With all computed fields, the values are computed and saved during the execution of the save method. So if you're adding a computed field to an existing model, you'll need to re-save all existing objects before you can query on the computed values.

The available computed fields are:

  • ComputedCharField
  • ComputedTextField
  • ComputedIntegerField
  • ComputedPositiveIntegerField
  • ComputedBooleanField
  • ComputedCollationField (see below)

If you need another type of computed field, you can easily make your own using ComputedFieldMixin, like this:

from gcloudc.db.models.fields.computed import ComputedFieldMixin

class ComputedDateField(ComputedFieldMixin, models.Datefield):
    pass

ComputedCollationField works slightly differently to the others. App Engine sorts strings based on the unicode codepoints that make them up. When you have strings from non-ASCII languages this makes the sort order incorrect (e.g. Ł will be sorted after Z). This field uses the pyuca library to calculate a sort key using the Unicode Collation Algorithm, which can then be used for ordering querysets correctly.

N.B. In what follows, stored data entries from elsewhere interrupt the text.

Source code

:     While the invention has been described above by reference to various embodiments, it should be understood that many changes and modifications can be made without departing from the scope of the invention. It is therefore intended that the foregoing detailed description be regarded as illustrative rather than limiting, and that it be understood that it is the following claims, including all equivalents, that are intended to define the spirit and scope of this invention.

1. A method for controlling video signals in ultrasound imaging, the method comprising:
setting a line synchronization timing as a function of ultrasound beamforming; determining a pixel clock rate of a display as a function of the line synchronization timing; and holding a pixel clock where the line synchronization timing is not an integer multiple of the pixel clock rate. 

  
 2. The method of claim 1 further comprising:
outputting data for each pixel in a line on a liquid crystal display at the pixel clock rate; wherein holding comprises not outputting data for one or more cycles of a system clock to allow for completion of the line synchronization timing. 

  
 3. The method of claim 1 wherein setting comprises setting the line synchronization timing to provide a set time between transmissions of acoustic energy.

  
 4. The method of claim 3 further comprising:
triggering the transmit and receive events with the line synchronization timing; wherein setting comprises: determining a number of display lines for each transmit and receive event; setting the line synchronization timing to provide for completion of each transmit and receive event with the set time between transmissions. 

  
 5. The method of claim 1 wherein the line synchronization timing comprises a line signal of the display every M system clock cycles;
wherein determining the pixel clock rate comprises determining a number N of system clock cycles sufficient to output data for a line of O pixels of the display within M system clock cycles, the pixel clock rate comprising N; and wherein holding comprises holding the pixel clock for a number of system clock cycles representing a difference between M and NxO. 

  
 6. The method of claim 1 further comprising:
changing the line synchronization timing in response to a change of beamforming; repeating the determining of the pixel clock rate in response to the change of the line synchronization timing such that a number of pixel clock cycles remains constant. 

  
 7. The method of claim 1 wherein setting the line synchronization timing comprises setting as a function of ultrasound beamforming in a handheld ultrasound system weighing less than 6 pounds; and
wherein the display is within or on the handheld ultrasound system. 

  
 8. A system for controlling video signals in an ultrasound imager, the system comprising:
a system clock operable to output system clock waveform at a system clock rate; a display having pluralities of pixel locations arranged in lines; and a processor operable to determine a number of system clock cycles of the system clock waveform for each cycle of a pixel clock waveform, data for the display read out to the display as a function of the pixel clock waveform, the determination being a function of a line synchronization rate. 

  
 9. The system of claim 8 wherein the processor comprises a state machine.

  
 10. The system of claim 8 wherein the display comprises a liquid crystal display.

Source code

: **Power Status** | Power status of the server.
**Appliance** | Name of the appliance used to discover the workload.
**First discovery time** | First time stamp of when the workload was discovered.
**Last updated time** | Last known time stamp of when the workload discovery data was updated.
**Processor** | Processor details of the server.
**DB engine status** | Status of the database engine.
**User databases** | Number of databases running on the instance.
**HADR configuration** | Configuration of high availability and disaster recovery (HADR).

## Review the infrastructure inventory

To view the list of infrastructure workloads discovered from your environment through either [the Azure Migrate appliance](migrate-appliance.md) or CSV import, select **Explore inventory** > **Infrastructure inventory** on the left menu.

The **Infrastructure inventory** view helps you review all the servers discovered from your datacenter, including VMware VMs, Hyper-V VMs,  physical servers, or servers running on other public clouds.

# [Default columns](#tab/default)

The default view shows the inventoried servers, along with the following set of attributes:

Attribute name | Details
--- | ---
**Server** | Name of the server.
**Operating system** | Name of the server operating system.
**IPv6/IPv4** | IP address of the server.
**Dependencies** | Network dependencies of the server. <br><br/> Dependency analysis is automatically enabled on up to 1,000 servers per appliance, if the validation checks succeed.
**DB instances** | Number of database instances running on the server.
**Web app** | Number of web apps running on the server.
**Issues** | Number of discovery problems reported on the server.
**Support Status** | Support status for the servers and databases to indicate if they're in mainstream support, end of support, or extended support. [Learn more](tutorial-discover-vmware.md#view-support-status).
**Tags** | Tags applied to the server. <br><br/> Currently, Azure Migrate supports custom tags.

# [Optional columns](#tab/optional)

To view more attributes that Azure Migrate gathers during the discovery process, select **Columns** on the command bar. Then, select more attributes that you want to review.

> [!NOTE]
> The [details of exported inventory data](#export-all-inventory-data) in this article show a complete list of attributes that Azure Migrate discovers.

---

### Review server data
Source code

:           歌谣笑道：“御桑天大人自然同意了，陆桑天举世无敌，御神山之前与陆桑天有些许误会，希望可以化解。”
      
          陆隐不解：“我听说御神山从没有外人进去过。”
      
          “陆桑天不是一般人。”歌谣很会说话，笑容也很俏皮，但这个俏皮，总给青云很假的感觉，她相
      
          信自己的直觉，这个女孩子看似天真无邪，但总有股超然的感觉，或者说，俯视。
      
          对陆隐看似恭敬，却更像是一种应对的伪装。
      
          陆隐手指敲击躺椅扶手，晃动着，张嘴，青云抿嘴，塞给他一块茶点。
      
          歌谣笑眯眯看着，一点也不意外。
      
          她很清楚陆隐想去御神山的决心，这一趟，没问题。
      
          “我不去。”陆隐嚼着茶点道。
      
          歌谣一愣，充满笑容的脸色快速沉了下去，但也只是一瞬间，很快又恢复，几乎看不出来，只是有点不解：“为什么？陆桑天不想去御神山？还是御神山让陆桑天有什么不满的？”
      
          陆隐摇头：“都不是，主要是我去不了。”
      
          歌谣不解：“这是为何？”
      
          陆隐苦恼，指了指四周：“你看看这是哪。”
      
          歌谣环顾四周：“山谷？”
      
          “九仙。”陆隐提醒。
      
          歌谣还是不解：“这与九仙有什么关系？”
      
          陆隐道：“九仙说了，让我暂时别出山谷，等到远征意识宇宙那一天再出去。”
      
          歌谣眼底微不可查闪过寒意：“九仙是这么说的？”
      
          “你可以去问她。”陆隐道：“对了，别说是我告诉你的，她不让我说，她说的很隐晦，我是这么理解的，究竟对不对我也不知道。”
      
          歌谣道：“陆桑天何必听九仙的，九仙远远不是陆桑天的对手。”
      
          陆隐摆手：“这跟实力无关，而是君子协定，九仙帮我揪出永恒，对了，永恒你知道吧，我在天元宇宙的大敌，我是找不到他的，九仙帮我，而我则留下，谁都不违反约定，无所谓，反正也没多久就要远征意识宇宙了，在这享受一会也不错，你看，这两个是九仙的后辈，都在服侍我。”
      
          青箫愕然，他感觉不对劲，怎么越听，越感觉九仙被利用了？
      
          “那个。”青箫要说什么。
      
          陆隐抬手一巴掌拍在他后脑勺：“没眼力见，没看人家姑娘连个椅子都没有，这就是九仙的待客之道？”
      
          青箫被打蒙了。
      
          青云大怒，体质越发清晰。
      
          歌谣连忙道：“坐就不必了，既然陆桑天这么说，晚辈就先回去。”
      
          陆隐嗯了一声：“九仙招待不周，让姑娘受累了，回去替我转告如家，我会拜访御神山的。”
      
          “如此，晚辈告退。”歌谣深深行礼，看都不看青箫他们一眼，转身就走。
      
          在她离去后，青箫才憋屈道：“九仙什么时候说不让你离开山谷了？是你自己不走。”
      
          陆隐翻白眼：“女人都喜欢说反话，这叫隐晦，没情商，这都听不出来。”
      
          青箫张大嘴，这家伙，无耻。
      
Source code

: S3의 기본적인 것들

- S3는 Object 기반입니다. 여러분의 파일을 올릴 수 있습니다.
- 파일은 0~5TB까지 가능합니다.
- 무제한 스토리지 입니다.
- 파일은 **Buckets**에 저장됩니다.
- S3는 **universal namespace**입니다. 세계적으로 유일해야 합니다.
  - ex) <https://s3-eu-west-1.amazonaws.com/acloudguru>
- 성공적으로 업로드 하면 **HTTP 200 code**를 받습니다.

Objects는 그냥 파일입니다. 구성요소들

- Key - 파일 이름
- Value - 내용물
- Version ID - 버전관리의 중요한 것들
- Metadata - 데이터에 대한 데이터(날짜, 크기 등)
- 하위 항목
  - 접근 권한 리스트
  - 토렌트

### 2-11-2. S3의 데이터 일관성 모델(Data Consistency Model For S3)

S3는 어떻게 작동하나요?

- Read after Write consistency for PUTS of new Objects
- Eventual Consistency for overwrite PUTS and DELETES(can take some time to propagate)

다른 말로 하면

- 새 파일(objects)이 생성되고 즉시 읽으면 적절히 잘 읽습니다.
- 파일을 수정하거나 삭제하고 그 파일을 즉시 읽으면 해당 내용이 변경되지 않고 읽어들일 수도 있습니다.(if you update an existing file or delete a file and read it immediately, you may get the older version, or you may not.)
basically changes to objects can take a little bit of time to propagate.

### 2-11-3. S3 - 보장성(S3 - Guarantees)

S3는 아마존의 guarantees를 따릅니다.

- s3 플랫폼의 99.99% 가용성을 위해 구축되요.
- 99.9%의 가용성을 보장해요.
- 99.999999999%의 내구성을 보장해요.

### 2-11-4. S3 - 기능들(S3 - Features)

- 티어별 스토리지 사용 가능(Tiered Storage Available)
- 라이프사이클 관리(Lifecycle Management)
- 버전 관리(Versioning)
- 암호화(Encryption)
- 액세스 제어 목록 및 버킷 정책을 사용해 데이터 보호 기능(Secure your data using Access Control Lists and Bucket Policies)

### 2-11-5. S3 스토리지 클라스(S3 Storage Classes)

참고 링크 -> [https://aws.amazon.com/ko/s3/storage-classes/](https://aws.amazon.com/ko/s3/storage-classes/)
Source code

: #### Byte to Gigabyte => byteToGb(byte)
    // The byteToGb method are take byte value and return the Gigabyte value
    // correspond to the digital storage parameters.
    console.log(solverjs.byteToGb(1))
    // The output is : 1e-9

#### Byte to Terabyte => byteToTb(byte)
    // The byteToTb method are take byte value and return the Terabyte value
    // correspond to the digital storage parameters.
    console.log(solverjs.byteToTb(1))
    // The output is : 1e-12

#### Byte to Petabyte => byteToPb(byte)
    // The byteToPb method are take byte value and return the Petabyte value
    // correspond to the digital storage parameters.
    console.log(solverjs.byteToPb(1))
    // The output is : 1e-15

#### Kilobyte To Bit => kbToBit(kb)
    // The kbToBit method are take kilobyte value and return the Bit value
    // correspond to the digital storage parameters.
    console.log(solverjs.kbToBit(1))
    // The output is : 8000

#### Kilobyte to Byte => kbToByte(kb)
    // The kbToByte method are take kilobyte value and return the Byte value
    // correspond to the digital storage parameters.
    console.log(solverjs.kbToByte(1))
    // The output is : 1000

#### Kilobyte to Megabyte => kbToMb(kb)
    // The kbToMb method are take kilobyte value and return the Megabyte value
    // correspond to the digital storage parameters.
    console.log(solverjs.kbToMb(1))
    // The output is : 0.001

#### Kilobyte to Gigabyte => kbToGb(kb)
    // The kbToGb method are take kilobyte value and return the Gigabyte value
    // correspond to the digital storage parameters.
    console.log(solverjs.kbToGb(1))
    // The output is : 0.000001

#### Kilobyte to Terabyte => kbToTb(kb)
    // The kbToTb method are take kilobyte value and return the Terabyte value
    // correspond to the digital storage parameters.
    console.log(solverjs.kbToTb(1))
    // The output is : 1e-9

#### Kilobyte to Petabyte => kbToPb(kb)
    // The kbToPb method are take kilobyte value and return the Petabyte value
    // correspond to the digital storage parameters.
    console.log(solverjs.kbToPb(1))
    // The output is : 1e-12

Unlike the other computed fields, this field should be passed the name of the field whose collation it is storing as the first argument.

Example usage:

from gcloudc.db.models.fields.charfields import CharField
from gcloudc.db.models.fields.computed import ComputedCollationField

class Customer(models.Model):
    name = CharField()
    sortable_name = ComputedCollationField("name")

Customer.objects.create(name="Ale")
Customer.objects.create(name="Łukasz")
Customer.objects.create(name="Rachel")

Customer.objects.order_by("name")
[<Customer Ale>, <Customer Rachel>, <Customer Łukasz>]

Customer.objects.order_by("sortable_name")
[<Customer Ale>, <Customer Łukasz>, <Customer Rachel>]

Querying on iterable fields

ListField, SetField, RelatedListField and RelatedSetField can all be queried using the __contains and __overlap filters that you can use on the Postgres ArrayField. The __contained_by filter is not currently supported.

Note that for __contains filters, if you're only querying with a single value then you can simply do: .filter(iterable_field__contains=value) rather than .filter(iterable_field__contains=[value]).

For the RelatedListField and RelatedSetField you can pass either model instances or primary keys as values to the filter.